The pivot toward tightening is a break from policy makers’ wait-and-see attitude in the face of accelerating inflation, which quickened to a nine-year high of 5.1% in April, the fastest pace in the European Union. It’s also outside the central bank’s tolerance range of 2% to 4%.

“The Monetary Council reiterates that they are ready to tighten monetary conditions in a proactive manner to the extent necessary in order to ensure price stability and to mitigate inflation risks,” the rate-setting body said in a statement on Tuesday after keeping the benchmark rate unchanged at 0.6%.

The forint pared declines against the euro after the Monetary Council’s statement and was down 0.4% at 3:58 p.m. in Budapest. That pared gains for the past month to 4.3%, the best return of any currency for the period.

“Market players have definitely priced in at least one rate hike, while the longer-term movement” in the forint “hinges on the central bank’s communication in the following weeks,” Zoltan Varga and Eszter Torok, analysts at Equilor brokerage in Budapest, said in a report that described the central bank’s message as “hawkish.”

Deputy Governor Barnabas Virag called last week for “data-driven” interest-rate increases to start in June. That prompted investors to place bets for higher rates. The forint has become the best-performing currency in the world against the euro over the past month.

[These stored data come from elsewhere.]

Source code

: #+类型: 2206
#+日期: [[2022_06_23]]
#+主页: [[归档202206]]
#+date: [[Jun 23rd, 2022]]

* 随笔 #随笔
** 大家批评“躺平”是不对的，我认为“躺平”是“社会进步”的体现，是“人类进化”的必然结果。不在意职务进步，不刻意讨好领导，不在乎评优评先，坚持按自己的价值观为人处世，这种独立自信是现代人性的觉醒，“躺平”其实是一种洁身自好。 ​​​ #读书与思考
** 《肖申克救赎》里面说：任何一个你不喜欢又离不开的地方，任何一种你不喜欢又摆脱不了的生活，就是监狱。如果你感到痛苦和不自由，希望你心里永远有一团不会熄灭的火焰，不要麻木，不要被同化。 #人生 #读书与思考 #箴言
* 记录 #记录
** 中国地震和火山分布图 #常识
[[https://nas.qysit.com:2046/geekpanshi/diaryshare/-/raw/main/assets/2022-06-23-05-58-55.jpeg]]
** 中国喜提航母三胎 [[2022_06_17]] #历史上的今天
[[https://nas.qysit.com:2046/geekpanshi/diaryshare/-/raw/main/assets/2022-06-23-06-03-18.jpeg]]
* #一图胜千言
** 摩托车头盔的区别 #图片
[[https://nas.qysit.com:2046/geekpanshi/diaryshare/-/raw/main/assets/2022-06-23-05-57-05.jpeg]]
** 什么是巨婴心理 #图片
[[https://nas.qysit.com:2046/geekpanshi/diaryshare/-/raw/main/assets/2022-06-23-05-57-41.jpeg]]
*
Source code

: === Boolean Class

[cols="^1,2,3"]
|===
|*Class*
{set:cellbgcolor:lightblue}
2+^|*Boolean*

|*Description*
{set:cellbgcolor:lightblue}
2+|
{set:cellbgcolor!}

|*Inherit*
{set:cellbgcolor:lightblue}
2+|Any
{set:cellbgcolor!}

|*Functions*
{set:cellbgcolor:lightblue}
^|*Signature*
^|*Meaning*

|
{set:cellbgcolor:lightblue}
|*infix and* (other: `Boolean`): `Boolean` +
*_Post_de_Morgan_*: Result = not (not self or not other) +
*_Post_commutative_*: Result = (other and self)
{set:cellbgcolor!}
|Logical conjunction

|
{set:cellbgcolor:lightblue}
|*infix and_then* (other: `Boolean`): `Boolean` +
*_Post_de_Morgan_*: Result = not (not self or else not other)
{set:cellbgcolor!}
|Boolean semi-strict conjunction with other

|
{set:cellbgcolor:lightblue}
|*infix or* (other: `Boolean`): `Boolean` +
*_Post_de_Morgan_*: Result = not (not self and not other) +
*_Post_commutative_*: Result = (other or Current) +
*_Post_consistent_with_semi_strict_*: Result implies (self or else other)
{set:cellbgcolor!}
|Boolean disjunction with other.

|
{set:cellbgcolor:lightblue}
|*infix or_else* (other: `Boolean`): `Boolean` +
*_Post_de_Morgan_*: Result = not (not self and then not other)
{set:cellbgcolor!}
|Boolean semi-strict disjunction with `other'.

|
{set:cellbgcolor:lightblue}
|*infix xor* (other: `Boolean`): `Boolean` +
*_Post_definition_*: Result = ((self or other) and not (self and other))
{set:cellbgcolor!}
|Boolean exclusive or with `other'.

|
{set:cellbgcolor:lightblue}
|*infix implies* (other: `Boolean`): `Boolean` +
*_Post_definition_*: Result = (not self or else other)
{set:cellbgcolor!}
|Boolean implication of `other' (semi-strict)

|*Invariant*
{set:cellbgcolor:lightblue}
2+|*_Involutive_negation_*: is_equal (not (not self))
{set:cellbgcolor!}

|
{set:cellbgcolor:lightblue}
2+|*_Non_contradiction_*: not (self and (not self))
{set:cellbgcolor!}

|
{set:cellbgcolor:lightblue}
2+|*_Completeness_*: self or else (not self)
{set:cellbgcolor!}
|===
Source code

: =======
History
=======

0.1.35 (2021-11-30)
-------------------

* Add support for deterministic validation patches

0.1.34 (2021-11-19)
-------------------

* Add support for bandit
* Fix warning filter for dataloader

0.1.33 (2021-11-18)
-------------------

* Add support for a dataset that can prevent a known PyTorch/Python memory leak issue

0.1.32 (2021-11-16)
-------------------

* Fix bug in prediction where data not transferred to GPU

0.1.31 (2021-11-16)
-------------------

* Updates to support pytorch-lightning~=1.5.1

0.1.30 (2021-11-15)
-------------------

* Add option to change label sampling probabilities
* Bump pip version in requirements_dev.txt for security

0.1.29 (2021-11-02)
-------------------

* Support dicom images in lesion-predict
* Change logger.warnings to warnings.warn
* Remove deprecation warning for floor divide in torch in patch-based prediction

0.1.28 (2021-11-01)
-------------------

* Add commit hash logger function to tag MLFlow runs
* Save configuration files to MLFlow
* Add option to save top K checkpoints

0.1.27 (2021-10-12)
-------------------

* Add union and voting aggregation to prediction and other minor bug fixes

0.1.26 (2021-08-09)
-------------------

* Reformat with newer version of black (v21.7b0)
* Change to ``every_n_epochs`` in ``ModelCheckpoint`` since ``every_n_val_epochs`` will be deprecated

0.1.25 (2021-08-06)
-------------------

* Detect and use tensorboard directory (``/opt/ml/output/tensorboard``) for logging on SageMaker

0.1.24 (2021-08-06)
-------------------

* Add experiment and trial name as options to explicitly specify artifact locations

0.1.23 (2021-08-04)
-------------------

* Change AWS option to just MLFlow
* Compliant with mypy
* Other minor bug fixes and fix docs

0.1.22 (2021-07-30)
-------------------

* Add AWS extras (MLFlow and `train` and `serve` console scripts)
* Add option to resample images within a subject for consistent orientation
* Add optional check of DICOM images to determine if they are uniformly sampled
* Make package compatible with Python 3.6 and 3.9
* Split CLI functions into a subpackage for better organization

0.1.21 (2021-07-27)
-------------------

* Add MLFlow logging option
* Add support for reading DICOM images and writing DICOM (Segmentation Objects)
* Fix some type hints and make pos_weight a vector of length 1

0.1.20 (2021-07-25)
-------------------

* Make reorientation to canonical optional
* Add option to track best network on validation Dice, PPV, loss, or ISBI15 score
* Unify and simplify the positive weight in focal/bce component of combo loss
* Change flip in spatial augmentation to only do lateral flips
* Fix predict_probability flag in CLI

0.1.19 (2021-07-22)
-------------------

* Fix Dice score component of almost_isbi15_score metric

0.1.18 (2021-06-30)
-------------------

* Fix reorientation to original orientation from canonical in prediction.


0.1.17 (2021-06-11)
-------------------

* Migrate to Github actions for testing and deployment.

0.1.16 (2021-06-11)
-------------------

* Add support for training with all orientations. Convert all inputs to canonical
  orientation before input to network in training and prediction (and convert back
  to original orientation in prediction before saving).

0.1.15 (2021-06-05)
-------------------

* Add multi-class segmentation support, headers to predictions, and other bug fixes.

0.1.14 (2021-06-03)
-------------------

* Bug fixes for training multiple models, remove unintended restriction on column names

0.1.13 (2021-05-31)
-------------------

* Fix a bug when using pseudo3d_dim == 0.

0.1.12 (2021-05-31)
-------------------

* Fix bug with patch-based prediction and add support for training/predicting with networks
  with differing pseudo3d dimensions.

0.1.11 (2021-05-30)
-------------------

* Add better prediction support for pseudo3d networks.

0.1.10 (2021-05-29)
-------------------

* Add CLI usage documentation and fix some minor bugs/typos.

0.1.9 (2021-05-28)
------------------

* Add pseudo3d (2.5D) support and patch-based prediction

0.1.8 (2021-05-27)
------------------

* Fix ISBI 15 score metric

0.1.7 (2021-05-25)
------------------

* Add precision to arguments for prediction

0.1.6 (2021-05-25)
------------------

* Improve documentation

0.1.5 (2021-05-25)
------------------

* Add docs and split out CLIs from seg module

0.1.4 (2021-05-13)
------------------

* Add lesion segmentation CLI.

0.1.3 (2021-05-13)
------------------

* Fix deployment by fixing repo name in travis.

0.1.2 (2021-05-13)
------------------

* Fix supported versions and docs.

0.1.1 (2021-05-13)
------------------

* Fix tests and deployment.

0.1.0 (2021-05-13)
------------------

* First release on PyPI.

The three-month Interbank rate in Budapest has increased 12 basis points to 0.91% after Virag’s comments. Investors are pricing in another 52 basis points in hikes over the next six months.

Inflation risks have “generally increased” as the effects of a forecast rapid economic recovery -- including strong wage growth -- add to a sustained rise in commodity prices and freight costs, according to the central bank.

“In the Monetary Council’s assessment, risks to the outlook for inflation have recently continued to strengthen even further,” the bank said in the statement. Next month’s projections “will be key in assessing the outlook for inflation and developments related to the economic recovery.”